Pour l'application de la présente annexe sont considérés comme cadres les collaborateurs répondant à la fois aux deux conditions suivantes :
1. Posséder une formation technique, administrative, juridique, commerciale ou financière, résultant soit d'études sanctionnées par un diplôme de l'enseignement supérieur, soir d'une expérience professionnelle équivalente ;
2. Occuper dans l'entreprise soit un emploi comportant des pouvoirs de décision et de commandement sur du personnel de toute nature, soit, dans le cas où il n'exercent pas de fonctions de commandement, un emploi où ils mettent effectivement en oeuvre dans l'entreprise les connaissances qu'ils ont acquises.
Ne sont visés ni les voyageurs, représentants et placiers ni les agents de maîtrise et techniciens assimilés, même s'ils sont affiliés, à quelque titre que ce soit, au régime complémentaire de retraite des cadres institué par la convention collective du 14 mars 1947 et ses annexes et avenants.
La présente annexe ne s'applique également au cadre débutant, dans les deux premières années de son engagement, qu'à l'expiration de la période d'essai.
Pour pourvoir à un emploi vacant ou nouvellement créé, le chef d'entreprise fera appel de préférence aux cadres occupant dans l'entreprise une fonction similaire ou inférieure et qu'il reconnaîtrait aptes à occuper le poste vacant ou créé.
Tout cadre ainsi promu en reçoit notification écrite.
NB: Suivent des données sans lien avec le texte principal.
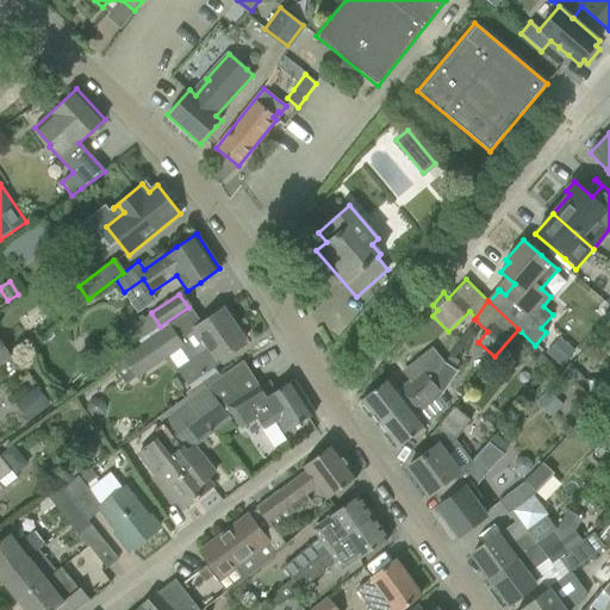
[(204,322),(179,338),(185,347),(180,349),(188,362),(178,369),(188,385),(213,367),(211,362),(225,353),(244,340),(223,309),(204,322)]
La durée de la période d'essai est fixée à trois mois sauf conventions particulières écrites. Pendant le premier mois, les deux parties sont libres de se séparer à tout moment sans être tenues d'observer un délai-congé ; pendant le reste de la période d'essai, un délai-congé réciproque de quinze jours devra être appliqué.
A l'expiration de la période d'essai, le cadre dont l'engagement est devenu définitif reçoit une lettre d'engagement précisant :
- la date de son entrée dans l'entreprise ;
- la fonction occupée ;
- l'indication de sa position dans la classification et de coefficient individuel ;
- la rémunération et ses modalités ainsi que l'horaire correspondant ;
- le ou les établissements dans lesquels l'emploi sera exercé ;
- éventuellement toute clause particulière.
Lorsqu'un cadre est appelé à occuper un poste dans un établissement situé hors du territoire métropolitain, à la suite d'un engagement ou d'une mutation, il sera établi avant son départ un contrat écrit qui précisera les conditions de cet engagement ou de cette mutation.
Toute modification de caractère individuel apportée au contrat doit faire préalablement l'objet d'une nouvelle notification écrite précisant le montant des nouveaux appointements et la nouvelle fonction.
En cas de modification d'emploi comportant déclassement le délai de réflexion prévu à l'article 41 des dispositions communes de la convention collective est fixé à six semaines.
Le refus motivé d'accepter le déclassement proposé ne constitue pas par lui-même un motif légitime de rupture de contrat. Si la modification n'est pas acceptée par le cadre et si l'employeur en conséquence résilie son contrat, il devra au cadre le préavis et les indemnités prévus aux articles 11 et 12.
En cas de déclassement, l'indemnité de licenciement qui pourrait être due ultérieurement serait calculée sur la totalité du temps passé dans l'entreprise et sur la base d'une rémunération tenant compte des temps respectivement passés dans les deux emplois.
La rémunération du premier emploi pourra éventuellement être rajustée en fonction de l'évolution du salaire moyen servant de base aux cotisations de retraite du régime des cadres.
Les dispositions légales sur la durée du travail s'appliquent aux cadres en tenant compte des caractéristiques de leurs fonctions. En conséquence, leur rémunération comprend forfaitairement les dépassements individuels d'horaire dans la mesure où ils ne sont pas imposés et n'ont pas un caractère systématique.
Lorsque les fonctions d'un cadre l'appellent fréquemment à des dépassements d'horaire, à des travaux de nuit ou de jours fériés, il doit en être tenu compte dans sa rémunération.